TASK INSTRUCTIONS:
Below is a set of records; reproduce them exactly without their pictures.

DATA FOR REVIEW:
*** Begin section ***

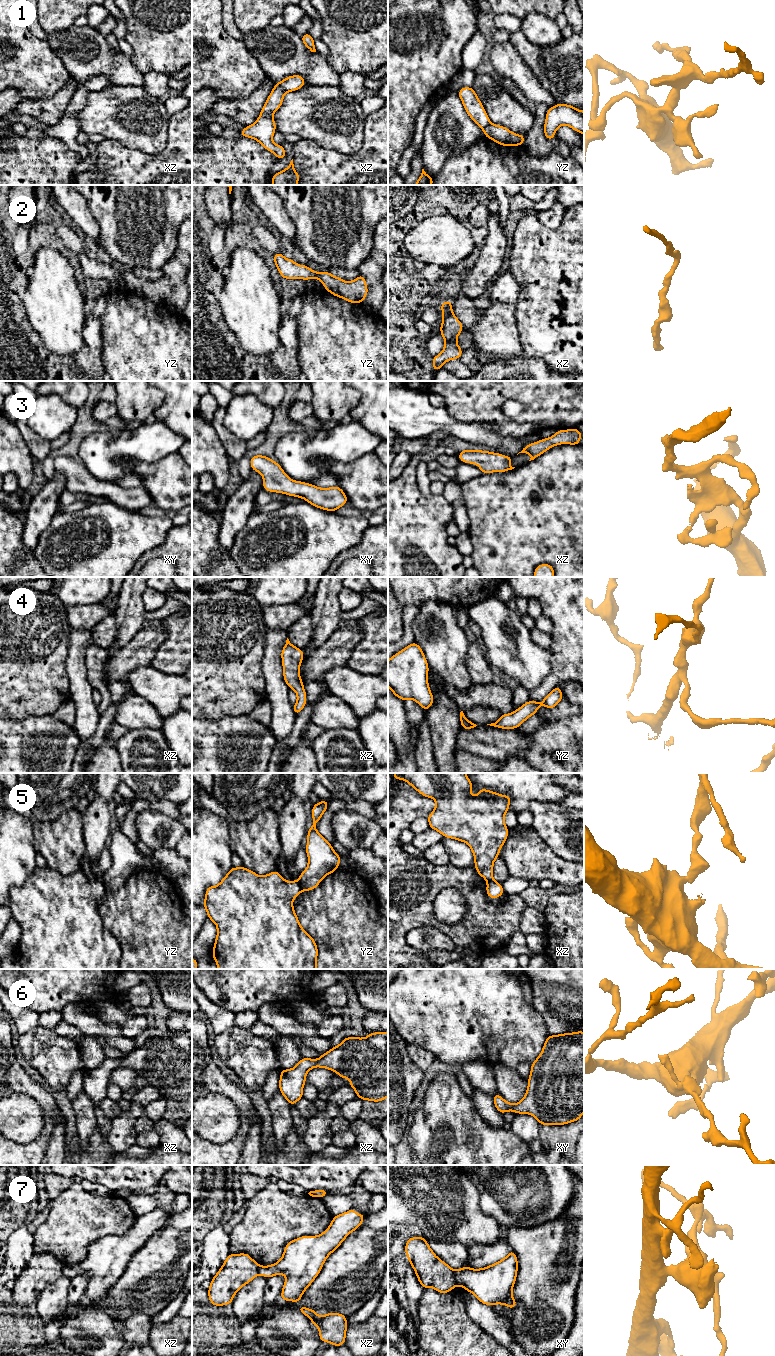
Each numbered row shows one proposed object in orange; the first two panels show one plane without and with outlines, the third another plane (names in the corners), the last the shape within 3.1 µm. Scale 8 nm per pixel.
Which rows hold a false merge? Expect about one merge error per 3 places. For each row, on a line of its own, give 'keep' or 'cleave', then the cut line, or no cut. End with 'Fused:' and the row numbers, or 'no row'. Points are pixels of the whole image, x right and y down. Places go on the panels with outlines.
1: cleave; cut in xz along (275, 83), (287, 91)
2: keep; no cut
3: keep; no cut
4: keep; no cut
5: cleave; cut in yz along (297, 881), (301, 890)
6: keep; no cut
7: cleave; cut in xy along (454, 1271), (454, 1277), (458, 1283)
Fused: 1, 5, 7

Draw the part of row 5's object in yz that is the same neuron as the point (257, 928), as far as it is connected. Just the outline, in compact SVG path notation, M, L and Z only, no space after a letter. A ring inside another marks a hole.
M244 866L232 867L217 886L208 887L202 905L217 926L212 956L218 969L317 969L317 944L301 927L292 904L300 893L299 882L285 881L277 870L259 876Z

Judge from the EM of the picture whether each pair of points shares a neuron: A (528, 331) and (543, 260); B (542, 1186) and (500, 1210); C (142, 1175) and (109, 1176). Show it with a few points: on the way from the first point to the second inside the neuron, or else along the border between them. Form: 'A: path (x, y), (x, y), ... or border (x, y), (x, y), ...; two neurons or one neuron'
A: path (543, 313), (543, 278); one neuron
B: path (532, 1186), (524, 1186), (510, 1200); one neuron
C: path (134, 1175), (117, 1175); one neuron

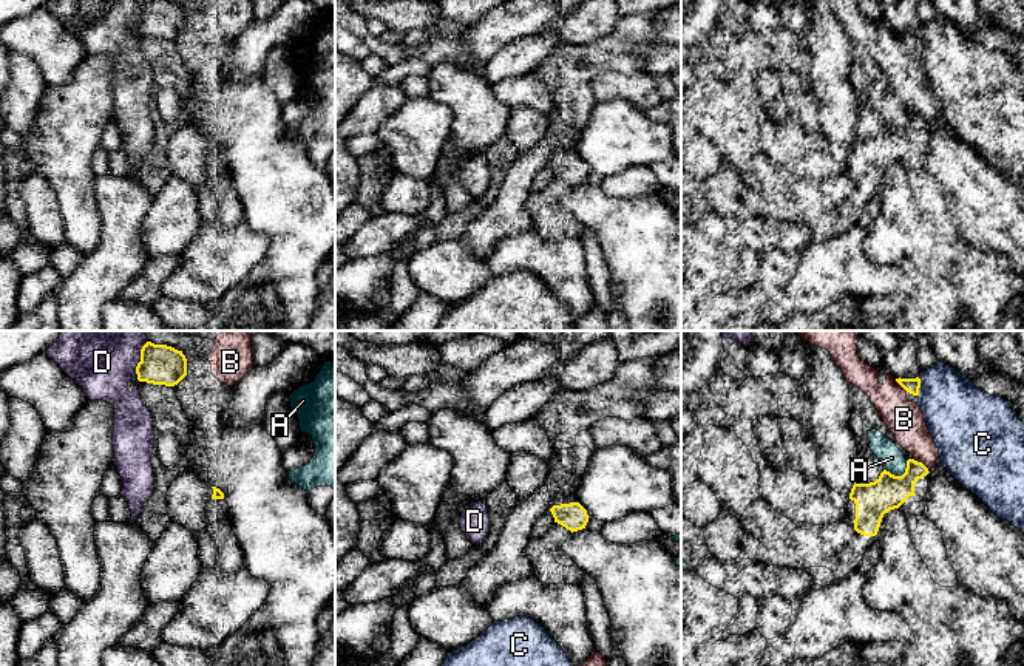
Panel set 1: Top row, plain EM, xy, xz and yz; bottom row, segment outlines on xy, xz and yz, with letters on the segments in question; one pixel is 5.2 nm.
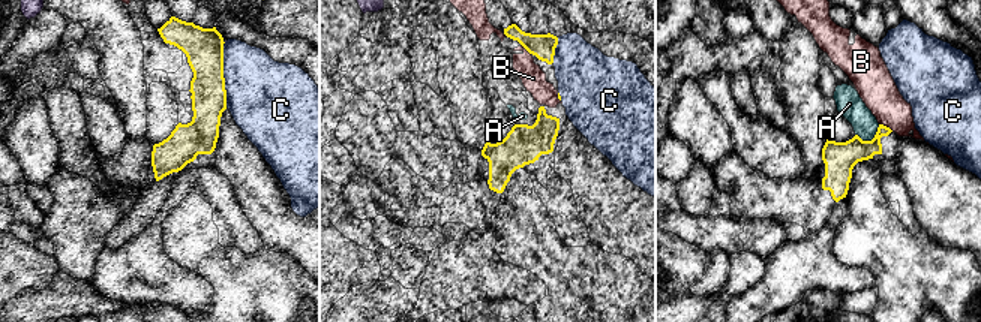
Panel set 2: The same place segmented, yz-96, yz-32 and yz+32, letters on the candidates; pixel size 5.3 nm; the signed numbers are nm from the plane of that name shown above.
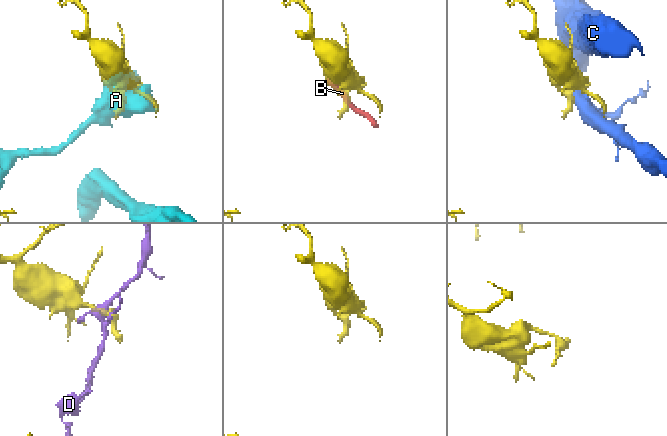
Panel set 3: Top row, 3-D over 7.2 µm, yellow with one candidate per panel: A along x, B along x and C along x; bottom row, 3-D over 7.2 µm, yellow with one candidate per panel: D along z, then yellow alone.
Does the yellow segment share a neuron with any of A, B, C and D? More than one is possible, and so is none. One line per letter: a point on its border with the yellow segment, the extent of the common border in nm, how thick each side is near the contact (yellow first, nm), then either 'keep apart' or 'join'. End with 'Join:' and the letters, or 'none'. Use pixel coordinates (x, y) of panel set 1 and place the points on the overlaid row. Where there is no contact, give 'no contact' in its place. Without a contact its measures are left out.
A: yz (899, 476) | 150 nm | 180/120 nm | keep apart
B: yz (922, 464) | 120 nm | 180/190 nm | keep apart
C: yz (919, 387) | 100 nm | 80/340 nm | keep apart
D: xy (141, 357) | 190 nm | 200/440 nm | keep apart
Join: none

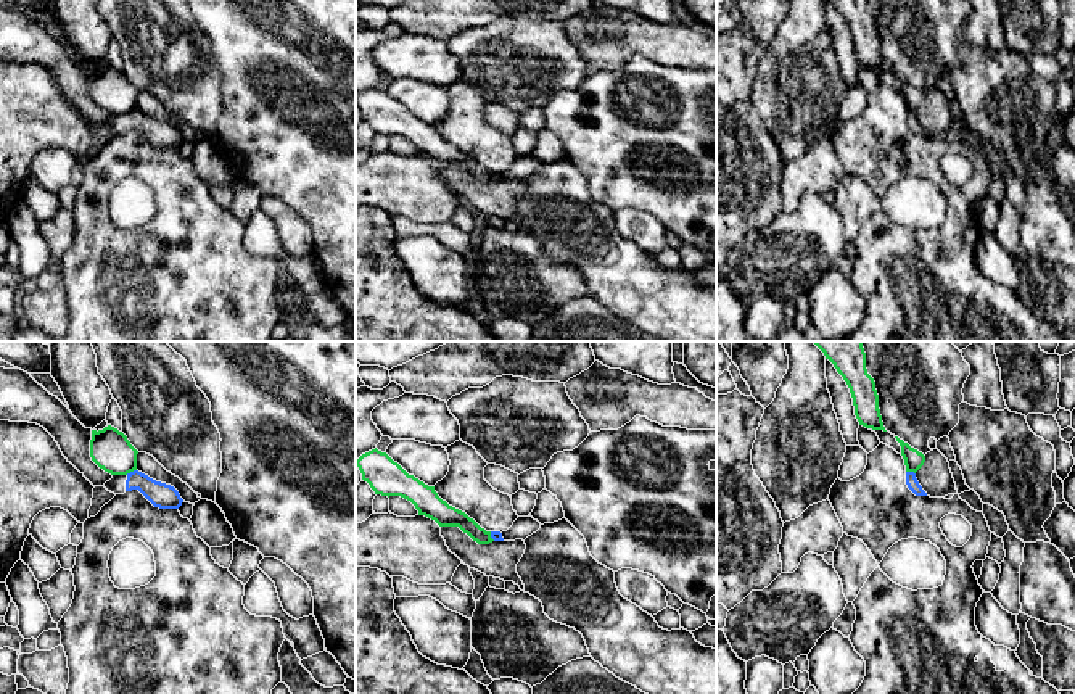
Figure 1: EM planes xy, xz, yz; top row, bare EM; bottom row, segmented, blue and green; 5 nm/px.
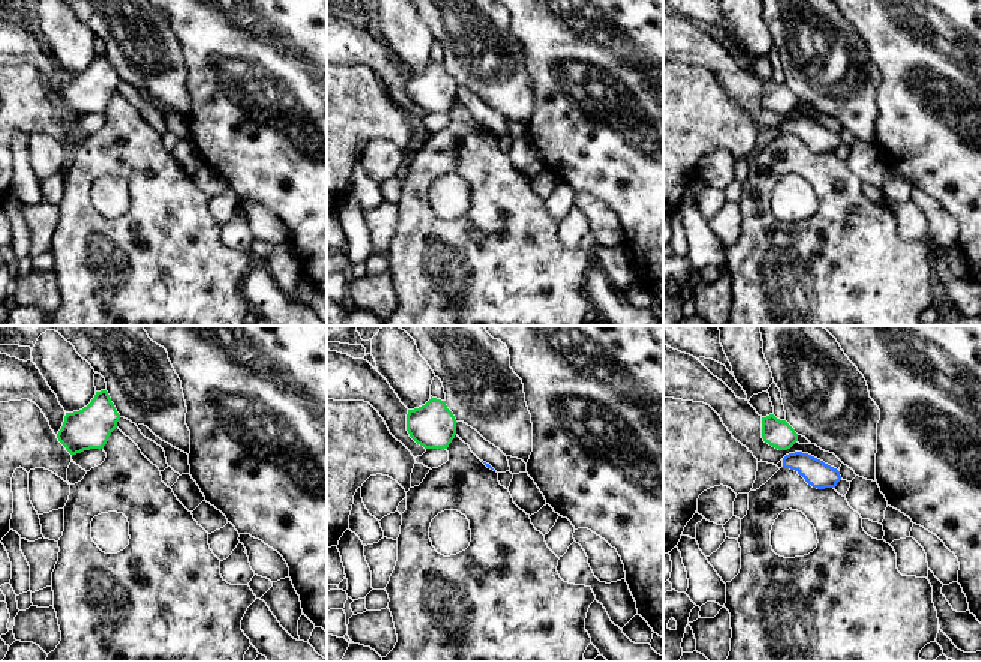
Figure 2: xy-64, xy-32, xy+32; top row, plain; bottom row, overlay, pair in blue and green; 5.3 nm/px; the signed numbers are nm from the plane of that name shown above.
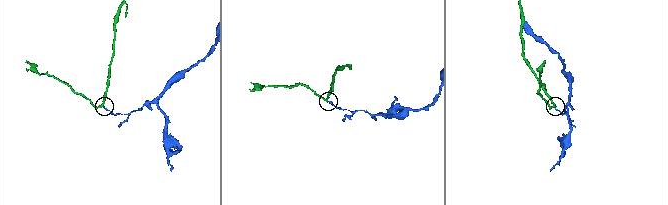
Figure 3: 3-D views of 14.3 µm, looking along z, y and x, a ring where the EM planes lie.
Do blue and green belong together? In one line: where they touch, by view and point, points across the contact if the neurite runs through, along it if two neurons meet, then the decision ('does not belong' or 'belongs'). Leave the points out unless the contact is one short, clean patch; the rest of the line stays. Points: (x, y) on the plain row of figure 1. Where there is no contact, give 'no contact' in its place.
contact xy (131, 111); border xy (135, 108), (126, 113); does not belong

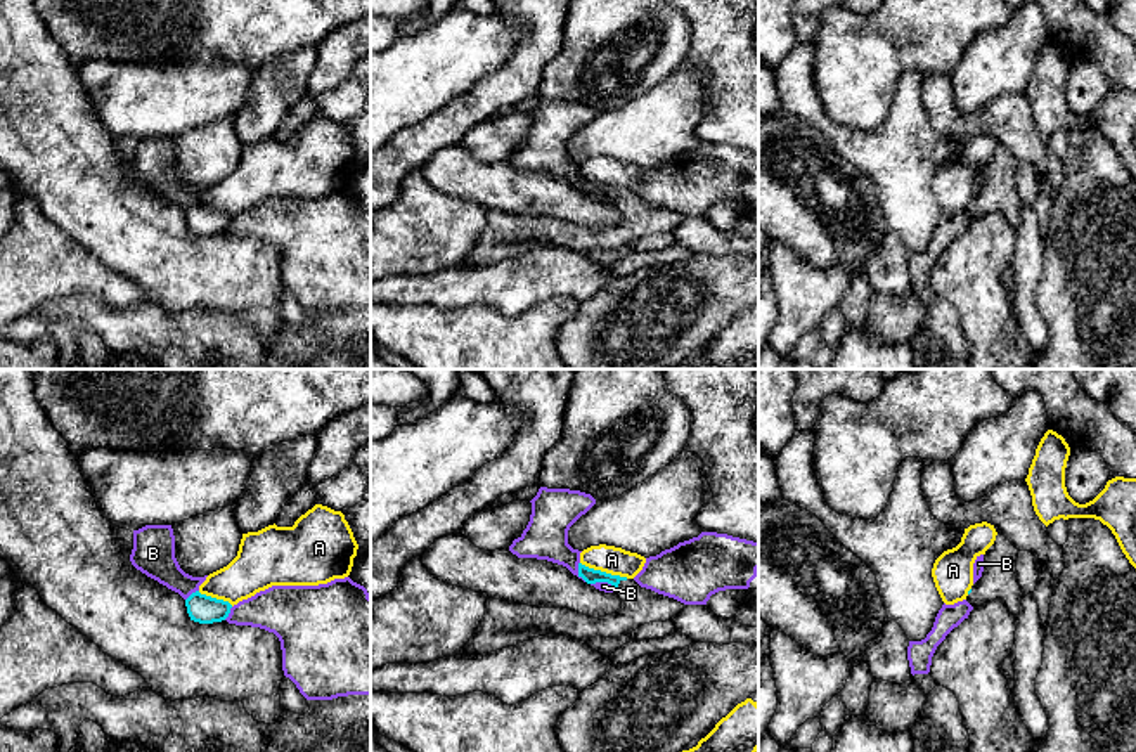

*** End section ***

SOLUTION BELOW:
Each numbered row shows one proposed object in orange; the first two panels show one plane without and with outlines, the third another plane (names in the corners), the last the shape within 3.1 µm. Scale 8 nm per pixel.
Which rows hold a false merge? Expect about one merge error per 3 places. For each row, on a line of its own, give 'keep' or 'cleave', then the cut line, or no cut. End with 'Fused:' and the row numbers, or 'no row'. Points are pixels of the whole image, x right and y down. Places go on the panels with outlines.
1: cleave; cut in xz along (275, 83), (287, 91)
2: keep; no cut
3: keep; no cut
4: keep; no cut
5: cleave; cut in yz along (297, 881), (301, 890)
6: keep; no cut
7: cleave; cut in xy along (454, 1271), (454, 1277), (458, 1283)
Fused: 1, 5, 7

Draw the part of row 5's object in yz that is the same neuron as the point (257, 928), as far as it is connected. Just the outline, in compact SVG path notation, M, L and Z only, no space after a letter. A ring inside another marks a hole.
M244 866L232 867L217 886L208 887L202 905L217 926L212 956L218 969L317 969L317 944L301 927L292 904L300 893L299 882L285 881L277 870L259 876Z

Judge from the EM of the picture whether each pair of points shares a neuron: A (528, 331) and (543, 260); B (542, 1186) and (500, 1210); C (142, 1175) and (109, 1176). Show it with a few points: on the way from the first point to the second inside the neuron, or else along the border between them. Form: 'A: path (x, y), (x, y), ... or border (x, y), (x, y), ...; two neurons or one neuron'
A: path (543, 313), (543, 278); one neuron
B: path (532, 1186), (524, 1186), (510, 1200); one neuron
C: path (134, 1175), (117, 1175); one neuron

Panel set 1: Top row, plain EM, xy, xz and yz; bottom row, segment outlines on xy, xz and yz, with letters on the segments in question; one pixel is 5.2 nm.
Panel set 2: The same place segmented, yz-96, yz-32 and yz+32, letters on the candidates; pixel size 5.3 nm; the signed numbers are nm from the plane of that name shown above.
Panel set 3: Top row, 3-D over 7.2 µm, yellow with one candidate per panel: A along x, B along x and C along x; bottom row, 3-D over 7.2 µm, yellow with one candidate per panel: D along z, then yellow alone.
Does the yellow segment share a neuron with any of A, B, C and D? More than one is possible, and so is none. One line per letter: a point on its border with the yellow segment, the extent of the common border in nm, how thick each side is near the contact (yellow first, nm), then either 'keep apart' or 'join'. End with 'Join:' and the letters, or 'none'. Use pixel coordinates (x, y) of panel set 1 and place the points on the overlaid row. Where there is no contact, give 'no contact' in its place. Without a contact its measures are left out.
A: yz (899, 476) | 150 nm | 180/120 nm | keep apart
B: yz (922, 464) | 120 nm | 180/190 nm | keep apart
C: yz (919, 387) | 100 nm | 80/340 nm | keep apart
D: xy (141, 357) | 190 nm | 200/440 nm | keep apart
Join: none

Figure 1: EM planes xy, xz, yz; top row, bare EM; bottom row, segmented, blue and green; 5 nm/px.
Figure 2: xy-64, xy-32, xy+32; top row, plain; bottom row, overlay, pair in blue and green; 5.3 nm/px; the signed numbers are nm from the plane of that name shown above.
Figure 3: 3-D views of 14.3 µm, looking along z, y and x, a ring where the EM planes lie.
Do blue and green belong together? In one line: where they touch, by view and point, points across the contact if the neurite runs through, along it if two neurons meet, then the decision ('does not belong' or 'belongs'). Leave the points out unless the contact is one short, clean patch; the rest of the line stays. Points: (x, y) on the plain row of figure 1. Where there is no contact, give 'no contact' in its place.
contact xy (131, 111); border xy (135, 108), (126, 113); does not belong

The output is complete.